◆ Work request ◆
Please reproduce all of the entries exactly, without omitting any.

[Collected data entries]
——————————

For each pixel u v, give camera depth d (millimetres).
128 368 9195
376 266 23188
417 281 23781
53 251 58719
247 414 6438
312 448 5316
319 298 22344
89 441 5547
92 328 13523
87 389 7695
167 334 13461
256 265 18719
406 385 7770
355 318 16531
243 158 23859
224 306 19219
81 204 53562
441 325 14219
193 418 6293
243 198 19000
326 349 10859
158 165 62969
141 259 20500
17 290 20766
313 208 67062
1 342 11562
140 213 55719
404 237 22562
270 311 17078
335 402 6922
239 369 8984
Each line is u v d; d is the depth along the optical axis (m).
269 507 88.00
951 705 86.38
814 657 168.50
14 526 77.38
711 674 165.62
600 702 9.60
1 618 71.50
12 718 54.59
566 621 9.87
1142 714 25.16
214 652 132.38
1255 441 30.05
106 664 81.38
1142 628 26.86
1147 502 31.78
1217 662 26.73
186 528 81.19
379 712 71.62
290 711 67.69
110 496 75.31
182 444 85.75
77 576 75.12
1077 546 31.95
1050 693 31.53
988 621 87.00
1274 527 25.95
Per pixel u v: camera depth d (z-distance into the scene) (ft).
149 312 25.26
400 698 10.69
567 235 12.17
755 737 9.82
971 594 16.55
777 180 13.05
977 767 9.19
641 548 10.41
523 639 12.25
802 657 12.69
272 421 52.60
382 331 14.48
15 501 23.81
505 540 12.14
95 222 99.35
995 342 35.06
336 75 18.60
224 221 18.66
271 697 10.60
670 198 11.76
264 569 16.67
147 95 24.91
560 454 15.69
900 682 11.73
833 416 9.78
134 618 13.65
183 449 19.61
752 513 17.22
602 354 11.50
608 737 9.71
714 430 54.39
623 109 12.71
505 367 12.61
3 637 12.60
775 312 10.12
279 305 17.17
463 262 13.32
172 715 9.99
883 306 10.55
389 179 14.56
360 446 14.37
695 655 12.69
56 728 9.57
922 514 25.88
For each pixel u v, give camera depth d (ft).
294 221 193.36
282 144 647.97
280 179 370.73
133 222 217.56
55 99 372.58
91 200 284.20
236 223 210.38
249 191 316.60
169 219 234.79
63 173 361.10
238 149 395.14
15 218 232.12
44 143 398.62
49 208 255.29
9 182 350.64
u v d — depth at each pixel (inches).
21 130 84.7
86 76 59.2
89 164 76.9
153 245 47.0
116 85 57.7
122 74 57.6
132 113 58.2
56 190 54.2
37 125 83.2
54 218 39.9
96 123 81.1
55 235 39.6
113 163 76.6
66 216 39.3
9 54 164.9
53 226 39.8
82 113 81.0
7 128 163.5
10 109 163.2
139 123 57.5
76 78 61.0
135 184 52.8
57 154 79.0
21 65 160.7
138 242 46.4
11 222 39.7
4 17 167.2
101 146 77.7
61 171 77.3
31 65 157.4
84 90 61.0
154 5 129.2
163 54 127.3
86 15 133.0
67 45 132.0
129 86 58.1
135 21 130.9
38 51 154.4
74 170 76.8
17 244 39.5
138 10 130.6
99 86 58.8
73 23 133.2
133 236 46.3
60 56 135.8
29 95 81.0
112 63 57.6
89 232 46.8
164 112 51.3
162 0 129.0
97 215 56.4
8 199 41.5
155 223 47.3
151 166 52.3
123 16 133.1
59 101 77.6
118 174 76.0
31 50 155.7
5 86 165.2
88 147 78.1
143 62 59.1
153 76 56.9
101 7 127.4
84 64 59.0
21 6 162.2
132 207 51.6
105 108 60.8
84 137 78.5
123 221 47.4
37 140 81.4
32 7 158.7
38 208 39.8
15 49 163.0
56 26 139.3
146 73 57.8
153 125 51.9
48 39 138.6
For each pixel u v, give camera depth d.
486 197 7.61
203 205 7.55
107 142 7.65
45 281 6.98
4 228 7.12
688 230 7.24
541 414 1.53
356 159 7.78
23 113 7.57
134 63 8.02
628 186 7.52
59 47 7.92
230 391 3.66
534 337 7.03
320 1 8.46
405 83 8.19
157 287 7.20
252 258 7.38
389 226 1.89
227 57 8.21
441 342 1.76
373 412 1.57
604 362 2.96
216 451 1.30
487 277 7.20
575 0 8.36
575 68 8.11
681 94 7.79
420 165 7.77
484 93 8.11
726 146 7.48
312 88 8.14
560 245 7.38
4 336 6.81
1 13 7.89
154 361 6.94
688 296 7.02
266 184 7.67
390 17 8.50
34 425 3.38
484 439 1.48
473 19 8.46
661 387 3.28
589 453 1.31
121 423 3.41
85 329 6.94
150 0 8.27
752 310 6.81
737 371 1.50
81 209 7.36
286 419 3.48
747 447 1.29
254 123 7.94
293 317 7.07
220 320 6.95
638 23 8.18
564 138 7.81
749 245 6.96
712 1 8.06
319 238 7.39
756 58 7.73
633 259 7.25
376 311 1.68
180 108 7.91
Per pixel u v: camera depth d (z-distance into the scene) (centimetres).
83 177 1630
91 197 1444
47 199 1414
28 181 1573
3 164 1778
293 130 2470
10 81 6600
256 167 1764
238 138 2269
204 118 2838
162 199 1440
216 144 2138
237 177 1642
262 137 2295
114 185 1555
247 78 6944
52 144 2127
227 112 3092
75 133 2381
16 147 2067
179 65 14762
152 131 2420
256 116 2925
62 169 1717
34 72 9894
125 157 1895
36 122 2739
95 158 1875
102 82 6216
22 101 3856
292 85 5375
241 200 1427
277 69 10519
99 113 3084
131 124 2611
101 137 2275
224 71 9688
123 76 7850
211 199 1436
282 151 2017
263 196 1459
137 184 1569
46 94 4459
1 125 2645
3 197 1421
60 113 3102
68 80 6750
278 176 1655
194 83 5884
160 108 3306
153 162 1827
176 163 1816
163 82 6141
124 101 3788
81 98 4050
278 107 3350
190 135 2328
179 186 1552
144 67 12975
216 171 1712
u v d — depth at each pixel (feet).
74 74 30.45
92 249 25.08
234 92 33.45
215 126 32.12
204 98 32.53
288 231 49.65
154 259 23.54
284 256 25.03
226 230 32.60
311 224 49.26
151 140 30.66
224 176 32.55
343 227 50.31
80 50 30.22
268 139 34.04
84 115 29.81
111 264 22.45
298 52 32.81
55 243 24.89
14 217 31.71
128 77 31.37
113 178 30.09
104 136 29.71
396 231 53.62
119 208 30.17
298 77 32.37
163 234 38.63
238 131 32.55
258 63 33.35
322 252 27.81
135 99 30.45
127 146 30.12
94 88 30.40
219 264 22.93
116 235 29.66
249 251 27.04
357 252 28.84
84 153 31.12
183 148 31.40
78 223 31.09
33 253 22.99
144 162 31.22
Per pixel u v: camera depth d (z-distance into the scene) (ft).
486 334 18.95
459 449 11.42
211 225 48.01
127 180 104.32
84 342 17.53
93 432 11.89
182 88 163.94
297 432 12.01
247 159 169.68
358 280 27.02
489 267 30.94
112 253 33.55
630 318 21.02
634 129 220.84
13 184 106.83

——————————

◆ Exercise answer ◆
For each pixel u v, give camera depth d (millimetres).
128 368 9195
376 266 23188
417 281 23781
53 251 58719
247 414 6438
312 448 5316
319 298 22344
89 441 5547
92 328 13523
87 389 7695
167 334 13461
256 265 18719
406 385 7770
355 318 16531
243 158 23859
224 306 19219
81 204 53562
441 325 14219
193 418 6293
243 198 19000
326 349 10859
158 165 62969
141 259 20500
17 290 20766
313 208 67062
1 342 11562
140 213 55719
404 237 22562
270 311 17078
335 402 6922
239 369 8984
Each line is u v d; d is the depth along the optical axis (m).
269 507 88.00
951 705 86.38
814 657 168.50
14 526 77.38
711 674 165.62
600 702 9.60
1 618 71.50
12 718 54.59
566 621 9.87
1142 714 25.16
214 652 132.38
1255 441 30.05
106 664 81.38
1142 628 26.86
1147 502 31.78
1217 662 26.73
186 528 81.19
379 712 71.62
290 711 67.69
110 496 75.31
182 444 85.75
77 576 75.12
1077 546 31.95
1050 693 31.53
988 621 87.00
1274 527 25.95
Per pixel u v: camera depth d (z-distance into the scene) (ft).
149 312 25.26
400 698 10.69
567 235 12.17
755 737 9.82
971 594 16.55
777 180 13.05
977 767 9.19
641 548 10.41
523 639 12.25
802 657 12.69
272 421 52.60
382 331 14.48
15 501 23.81
505 540 12.14
95 222 99.35
995 342 35.06
336 75 18.60
224 221 18.66
271 697 10.60
670 198 11.76
264 569 16.67
147 95 24.91
560 454 15.69
900 682 11.73
833 416 9.78
134 618 13.65
183 449 19.61
752 513 17.22
602 354 11.50
608 737 9.71
714 430 54.39
623 109 12.71
505 367 12.61
3 637 12.60
775 312 10.12
279 305 17.17
463 262 13.32
172 715 9.99
883 306 10.55
389 179 14.56
360 446 14.37
695 655 12.69
56 728 9.57
922 514 25.88
For each pixel u v, give camera depth d (ft).
294 221 193.36
282 144 647.97
280 179 370.73
133 222 217.56
55 99 372.58
91 200 284.20
236 223 210.38
249 191 316.60
169 219 234.79
63 173 361.10
238 149 395.14
15 218 232.12
44 143 398.62
49 208 255.29
9 182 350.64
u v d — depth at each pixel (inches).
21 130 84.7
86 76 59.2
89 164 76.9
153 245 47.0
116 85 57.7
122 74 57.6
132 113 58.2
56 190 54.2
37 125 83.2
54 218 39.9
96 123 81.1
55 235 39.6
113 163 76.6
66 216 39.3
9 54 164.9
53 226 39.8
82 113 81.0
7 128 163.5
10 109 163.2
139 123 57.5
76 78 61.0
135 184 52.8
57 154 79.0
21 65 160.7
138 242 46.4
11 222 39.7
4 17 167.2
101 146 77.7
61 171 77.3
31 65 157.4
84 90 61.0
154 5 129.2
163 54 127.3
86 15 133.0
67 45 132.0
129 86 58.1
135 21 130.9
38 51 154.4
74 170 76.8
17 244 39.5
138 10 130.6
99 86 58.8
73 23 133.2
133 236 46.3
60 56 135.8
29 95 81.0
112 63 57.6
89 232 46.8
164 112 51.3
162 0 129.0
97 215 56.4
8 199 41.5
155 223 47.3
151 166 52.3
123 16 133.1
59 101 77.6
118 174 76.0
31 50 155.7
5 86 165.2
88 147 78.1
143 62 59.1
153 76 56.9
101 7 127.4
84 64 59.0
21 6 162.2
132 207 51.6
105 108 60.8
84 137 78.5
123 221 47.4
37 140 81.4
32 7 158.7
38 208 39.8
15 49 163.0
56 26 139.3
146 73 57.8
153 125 51.9
48 39 138.6
For each pixel u v, give camera depth d.
486 197 7.61
203 205 7.55
107 142 7.65
45 281 6.98
4 228 7.12
688 230 7.24
541 414 1.53
356 159 7.78
23 113 7.57
134 63 8.02
628 186 7.52
59 47 7.92
230 391 3.66
534 337 7.03
320 1 8.46
405 83 8.19
157 287 7.20
252 258 7.38
389 226 1.89
227 57 8.21
441 342 1.76
373 412 1.57
604 362 2.96
216 451 1.30
487 277 7.20
575 0 8.36
575 68 8.11
681 94 7.79
420 165 7.77
484 93 8.11
726 146 7.48
312 88 8.14
560 245 7.38
4 336 6.81
1 13 7.89
154 361 6.94
688 296 7.02
266 184 7.67
390 17 8.50
34 425 3.38
484 439 1.48
473 19 8.46
661 387 3.28
589 453 1.31
121 423 3.41
85 329 6.94
150 0 8.27
752 310 6.81
737 371 1.50
81 209 7.36
286 419 3.48
747 447 1.29
254 123 7.94
293 317 7.07
220 320 6.95
638 23 8.18
564 138 7.81
749 245 6.96
712 1 8.06
319 238 7.39
756 58 7.73
633 259 7.25
376 311 1.68
180 108 7.91
Per pixel u v: camera depth d (z-distance into the scene) (centimetres).
83 177 1630
91 197 1444
47 199 1414
28 181 1573
3 164 1778
293 130 2470
10 81 6600
256 167 1764
238 138 2269
204 118 2838
162 199 1440
216 144 2138
237 177 1642
262 137 2295
114 185 1555
247 78 6944
52 144 2127
227 112 3092
75 133 2381
16 147 2067
179 65 14762
152 131 2420
256 116 2925
62 169 1717
34 72 9894
125 157 1895
36 122 2739
95 158 1875
102 82 6216
22 101 3856
292 85 5375
241 200 1427
277 69 10519
99 113 3084
131 124 2611
101 137 2275
224 71 9688
123 76 7850
211 199 1436
282 151 2017
263 196 1459
137 184 1569
46 94 4459
1 125 2645
3 197 1421
60 113 3102
68 80 6750
278 176 1655
194 83 5884
160 108 3306
153 162 1827
176 163 1816
163 82 6141
124 101 3788
81 98 4050
278 107 3350
190 135 2328
179 186 1552
144 67 12975
216 171 1712
u v d — depth at each pixel (feet).
74 74 30.45
92 249 25.08
234 92 33.45
215 126 32.12
204 98 32.53
288 231 49.65
154 259 23.54
284 256 25.03
226 230 32.60
311 224 49.26
151 140 30.66
224 176 32.55
343 227 50.31
80 50 30.22
268 139 34.04
84 115 29.81
111 264 22.45
298 52 32.81
55 243 24.89
14 217 31.71
128 77 31.37
113 178 30.09
104 136 29.71
396 231 53.62
119 208 30.17
298 77 32.37
163 234 38.63
238 131 32.55
258 63 33.35
322 252 27.81
135 99 30.45
127 146 30.12
94 88 30.40
219 264 22.93
116 235 29.66
249 251 27.04
357 252 28.84
84 153 31.12
183 148 31.40
78 223 31.09
33 253 22.99
144 162 31.22
Per pixel u v: camera depth d (z-distance into the scene) (ft).
486 334 18.95
459 449 11.42
211 225 48.01
127 180 104.32
84 342 17.53
93 432 11.89
182 88 163.94
297 432 12.01
247 159 169.68
358 280 27.02
489 267 30.94
112 253 33.55
630 318 21.02
634 129 220.84
13 184 106.83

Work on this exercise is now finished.